Pierre reminds us that while there are inherent cost savings in moving from paper to electronic health records, there are also many security considerations—by no means free of charge—that will have to be implemented.
Here are a few:
- A unique patient ID system, eliminating the problem of connecting an actual name with a patient record
- A rigorous chain of control system and accountability, including security clearance for employees who access patient records
- Life cycle of patient data will have to be defined, along with deletion protocols, ideally set to Department of Defense data wiping standards.
- Backups must be scrupulously maintained.
While these points are not exactly novel to those immersed in IT security, for such practices to be implemented successfully, many health care organizations will require a change in culture. Indeed, technology per se is not the problem.
But, hospitals are already undergoing changes in culture. Originally, their mission was simply to provide excellent patient care. Now, they have to do this on a budget, based on what insurance will pay, all the while running sufficient tests to fend off the malpractice attorneys. Unavoidably, there are conflicts between administrators and medical personnel.
Human resources consultant Susan M. Heathfield says that the two most important elements for creating organizational cultural change are executive support and training.
Executive support means walking the walk, demonstrating by their own actions that they really believe in the new paradigm. We all recall what ensued when potential high level presidential appointments were revealed to have tax problems, and employees are quick to recognize hypocrisy in their supervisors.

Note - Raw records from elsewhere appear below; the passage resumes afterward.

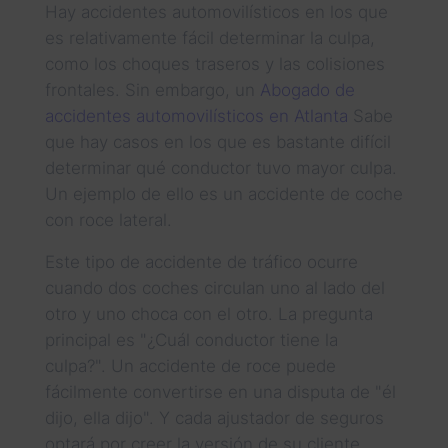
Hay accidentes automovilísticos en los que
es relativamente fácil determinar la culpa,
como los choques traseros y las colisiones
frontales. Sin embargo, un
Abogado de
accidentes automovilísticos en Atlanta
Sabe
que hay casos en los que es bastante difícil
determinar qué conductor tuvo mayor culpa.
Un ejemplo de ello es un accidente de coche
con roce lateral.
Este tipo de accidente de tráfico ocurre
cuando dos coches circulan uno al lado del
otro y uno choca con el otro. La pregunta
principal es "¿Cuál conductor tiene la
culpa?". Un accidente de roce puede
fácilmente convertirse en una disputa de "él
dijo, ella dijo". Y cada ajustador de seguros
optará por creer la versión de su cliente.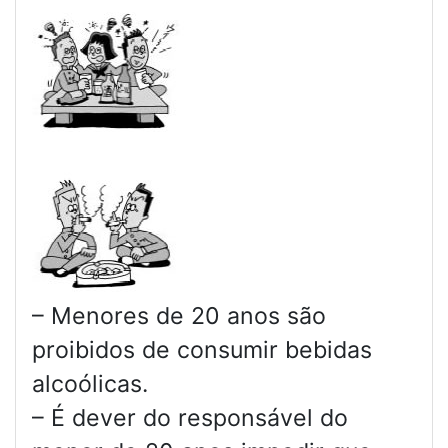
– Menores de 20 anos são
proibidos de consumir bebidas
alcoólicas.
– É dever do responsável do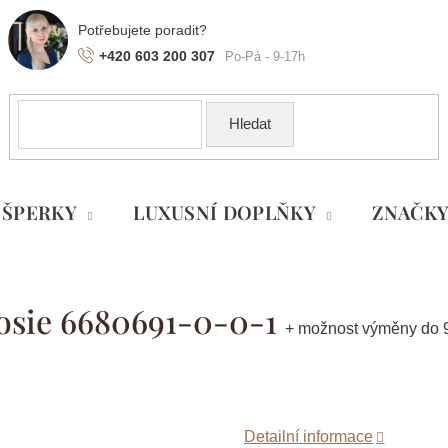
+420 603 200 307
Hledat
ŠPERKY
LUXUSNÍ DOPLŇKY
ZNAČK
Josie 6680691-0-0-1
+ možnost výměny do 
Detailní informace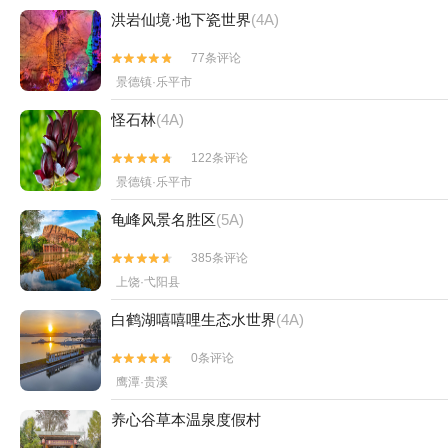
洪岩仙境·地下瓷世界
(4A)
77条评论


景德镇·乐平市
怪石林
(4A)
122条评论


景德镇·乐平市
龟峰风景名胜区
(5A)
385条评论


上饶·弋阳县
白鹤湖嘻嘻哩生态水世界
(4A)
0条评论


鹰潭·贵溪
养心谷草本温泉度假村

Training must be comprehensive, and it must be emphasized precisely what is expected of each employee who will access sensitive records. Ralph Pierre’s point of accountability is also a key part of the cultural change. It must be stressed that security breaches can be as devastating as infection control or other clinical procedural lapses.
Sadly, true accountability has never been the forte of the health care industry, notwithstanding the endless reports that are filed. Breaches must be investigated, adjustments made, blame assessed, and disciplinary action taken. This is not the status quo of health care, but clearly the status quo is not working.
All the technology in the world won’t matter until every affected employee gets on board. More than ever, hospital IT managers must engage the human element.